Recently I dreamt of my mom. She was dressed in a white cotton sari with blue boarder and tiny little flowers printed all over it. They say early morning dreams come true.  May be the God has awarded her the most coveted liberation—the moksha, and she had showed up to share the good news with me.  It has been fifteen years since she passed away. She died the same week Diana, Princess of Wales and Mother Teresa left this planet.
Mom not only birthed and raised us, but she also nurtured us emotionally, intellectually and spiritually.  Academically, mom had no diplomas or degrees that she could have hung on her walls, but that had made no difference to her commitment to our education. The mantra I often heard her chanting was.
“The mother is an enemy, and so is the father, who does not educate their child. Their (uneducated) child does not add any grace to the assembly of learned people just as a crane to the assembly of swans.”
From the day mom brought us on this earth she started saving for our future; parked her own needs at the end of the queue of our needs, she sacrificed and lived in denial. “No, I don’t need anything. I am doing fine. Don’t worry about me…”
We are four brothers; also had a sister, but she passed away, pretty young. But as far as mom was concerned, she had five daughters and five sons. Simply speaking, she raised us as girls and as boys. What our sister had to learn, we had to learn. There was no gender specific learning, or assignment of duties. Sister was the eldest, but there were no restrictions placed on her education.  Only age counted, not gender.

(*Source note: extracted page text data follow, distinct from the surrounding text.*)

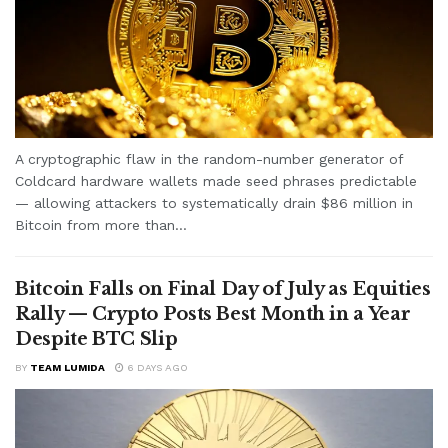
A cryptographic flaw in the random-number generator of
Coldcard hardware wallets made seed phrases predictable
— allowing attackers to systematically drain $86 million in
Bitcoin from more than...
Bitcoin Falls on Final Day of July as Equities
Rally — Crypto Posts Best Month in a Year
Despite BTC Slip
BY
TEAM LUMIDA
6 DAYS AGO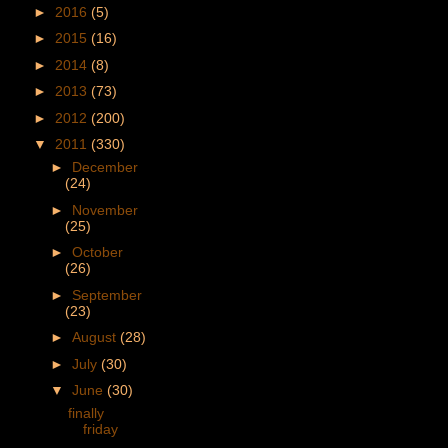
►
2016
(5)
►
2015
(16)
►
2014
(8)
►
2013
(73)
►
2012
(200)
▼
2011
(330)
►
December
(24)
►
November
(25)
►
October
(26)
►
September
(23)
►
August
(28)
►
July
(30)
▼
June
(30)
finally
friday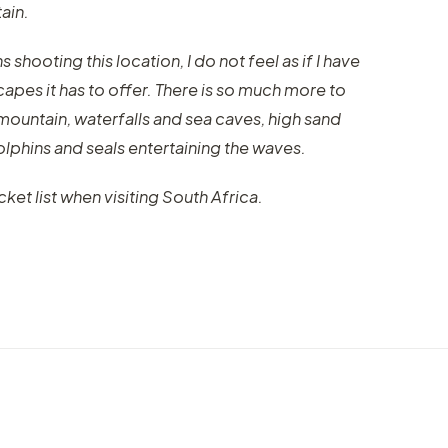
ain.
shooting this location, I do not feel as if I have
capes it has to offer. There is so much more to
 mountain, waterfalls and sea caves, high sand
lphins and seals entertaining the waves.
et list when visiting South Africa.
VIDEO
VIDEO
Jeseniky 4K, a timelapse from
Discov
ano
beautiful mountains in Czech
a new
Republic
"Citi
by marcofama
by mar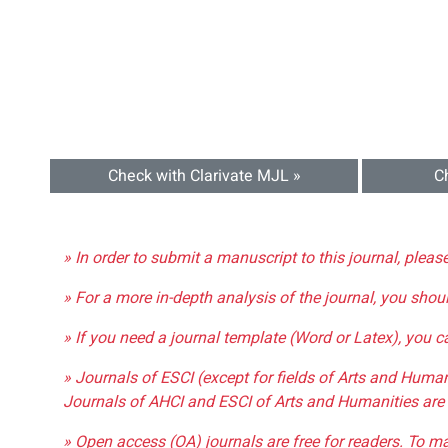
Check with Clarivate MJL »
C
» In order to submit a manuscript to this journal, pleas
» For a more in-depth analysis of the journal, you shou
» If you need a journal template (Word or Latex), you 
» Journals of ESCI (except for fields of Arts and Huma
Journals of AHCI and ESCI of Arts and Humanities are 
» Open access (OA) journals are free for readers. To m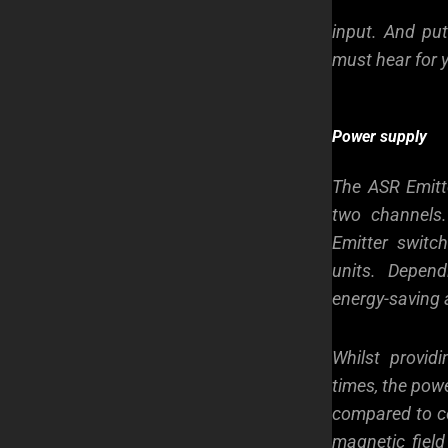
input. And put
must hear for 
Power supply
The ASR
Emitt
two channels
Emitter switc
units. Depen
energy-saving 
Whilst provid
times, the pow
compared to co
magnetic field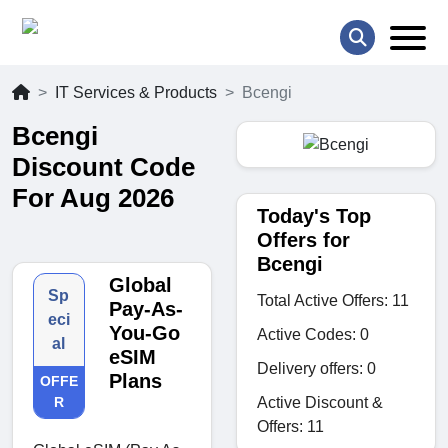
IT Services & Products
Bcengi
Bcengi
Discount Code
For Aug 2026
Today's Top
Offers for
Bcengi
Global
Sp
Total Active Offers: 11
Pay-As-
eci
You-Go
Active Codes: 0
al
eSIM
Delivery offers: 0
Plans
OFFE
Active Discount &
R
Offers: 11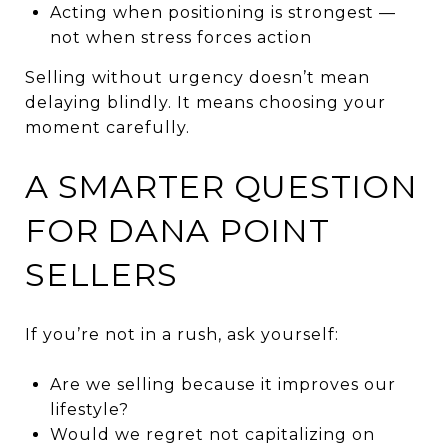
Acting when positioning is strongest —
not when stress forces action
Selling without urgency doesn’t mean
delaying blindly. It means choosing your
moment carefully.
A SMARTER QUESTION
FOR DANA POINT
SELLERS
If you’re not in a rush, ask yourself:
Are we selling because it improves our
lifestyle?
Would we regret not capitalizing on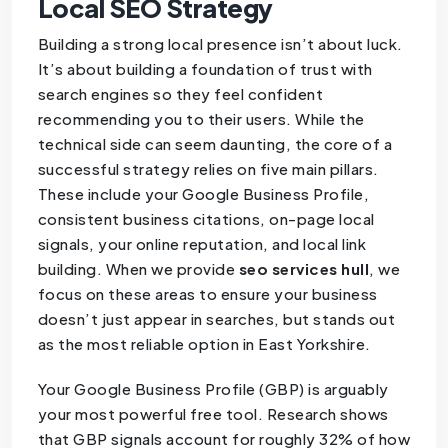
Local SEO Strategy
Building a strong local presence isn’t about luck.
It’s about building a foundation of trust with
search engines so they feel confident
recommending you to their users. While the
technical side can seem daunting, the core of a
successful strategy relies on five main pillars.
These include your Google Business Profile,
consistent business citations, on-page local
signals, your online reputation, and local link
building. When we provide
seo services hull
, we
focus on these areas to ensure your business
doesn’t just appear in searches, but stands out
as the most reliable option in East Yorkshire.
Your Google Business Profile (GBP) is arguably
your most powerful free tool. Research shows
that GBP signals account for roughly 32% of how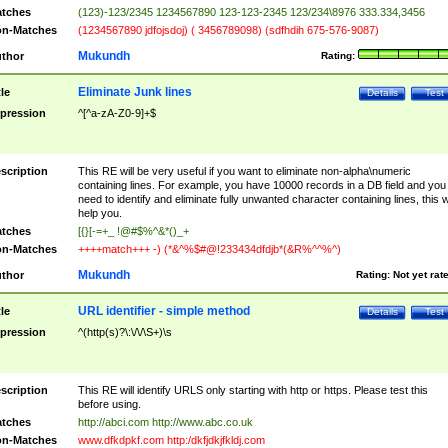
tches
(123)-123/2345 1234567890 123-123-2345 123/234\8976 333.334,3456
n-Matches
(1234567890 jdfojsdoj) ( 3456789098) (sdfhdih 675-576-9087)
Mukundh
thor
Rating:
Eliminate Junk lines
tle
Details
Test
pression
^[^a-zA-Z0-9]+$
scription
This RE will be very useful if you want to eliminate non-alpha\numeric
containing lines. For example, you have 10000 records in a DB field and you
need to identify and eliminate fully unwanted character containing lines, this wi
help you.
tches
[{}[-=+_ !@#$%^&*()_+
n-Matches
++++match+++ -) (*&^%$#@!233434dfdjb*(&R%^^%^)
Mukundh
thor
Rating:
Not yet rat
URL identifier - simple method
tle
Details
Test
pression
^(http(s)?\:\/\/\S+)\s
scription
This RE will identify URLS only starting with http or https. Please test this
before using.
tches
http://abci.com http://www.abc.co.uk
n-Matches
www.dfkdpkf.com http:/dkfjdkjfkldj.com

Being the youngest, I do not know in what gender identifying colours mom dressed my elder siblings. But what I know is that until I was five years old, I kept a well oiled and braded long pony tail, dressed in frocks and played with dolls. I think mom consciously suppressed gender differences.  No one ever invoked the saucy comment, “Boys will be boys” in our household.
Despite Hindu belief that parents have to have a son (putra) to save them from hell (puta) by performing their funeral rites, mom never allowed us to feel that we had any special rights in her household.
When I was a little boy, I recall mom would take three days off every month from her household chores.  She would say, “She was “chhoone-se,” meaning, she would not touch anybody or anything, nor would anybody should touch her. She was a conductor of impurities. During those days, she would not cook, not enter the kitchen, not touch any utensils, especially made of clay, or touch the idols of deities. On the fourth day, she would take a ritual bath, wash her hair, her clothes, purify the metal utensils she ate off on open fire, and only then she would resume her normal duties.
During those three days, dad, sister and my elder brothers played mom. I assisted them by doing some Joe jobs, peeling and cutting vegetables, helping them do the dishes and sweeping the kitchen floor.
Besides her emphasis on gender equality, mom was religiously obsessed with fairness. On festivals, such as Diwali, she would make lots of sweets and then, she would weigh them on a scale and distribute them equally among us, but would keep the smallest share for herself.
When we were growing up, mom taught us to treat all girls as sisters, and all elders as uncles and aunts. The male elders, who sat out in the verandas, watching and   greeting all passer-bys, would never neglect to ask them, especially boys, “Aren’t you so-and-so’s son?” It was not that they did not know who we were. They definitely knew us and our parents, but would purposely ask, as though just to remind us, that any mischief on our part would be duly reported back to our parents.
Times since then have changed for bad. Small neighbourhoods where children felt safe are memories. Now you cannot trust your next door neighbour. Who knows when he might grab your five year old baby sister? Places like Delhi are called the Rape Capital of India.
Mom’s “Charter-of-right-and-good-living” included strict rules.  Stealing even an extra piece of goody from her kitchen was forbidden. But I remember how I once tangled myself in the prickly barb fence of a heavy duty ethical dilemma.
Mom was a devotee of the goddess Durga. “Could you find me a red flower for my goddess today?” she once asked.
There were all kinds of shops in the neighbourhood but a flower shop. And the only garden I knew was located far from home in front of the City Hall. I decided to try my luck there.
I entered the garden, looked around to make sure nobody was watching. Then, I spotted a half-open red rose. Just as I plucked it, I heard a loud yell. It was the gardener. Obviously I had failed to spot him. He must have been sitting hidden away under a tree smoking a hookah-pipe. He stood up and ran after me.  I successfully escaped through the garden barbed fence, but returned home with a torn shirt, torn and bleeding upper lip and a red flower.  I still have that cut on my upper lip a reminder of that old memory hidden under my moustache. I wished mom’s Charter included a rule against stealing even for the goddess.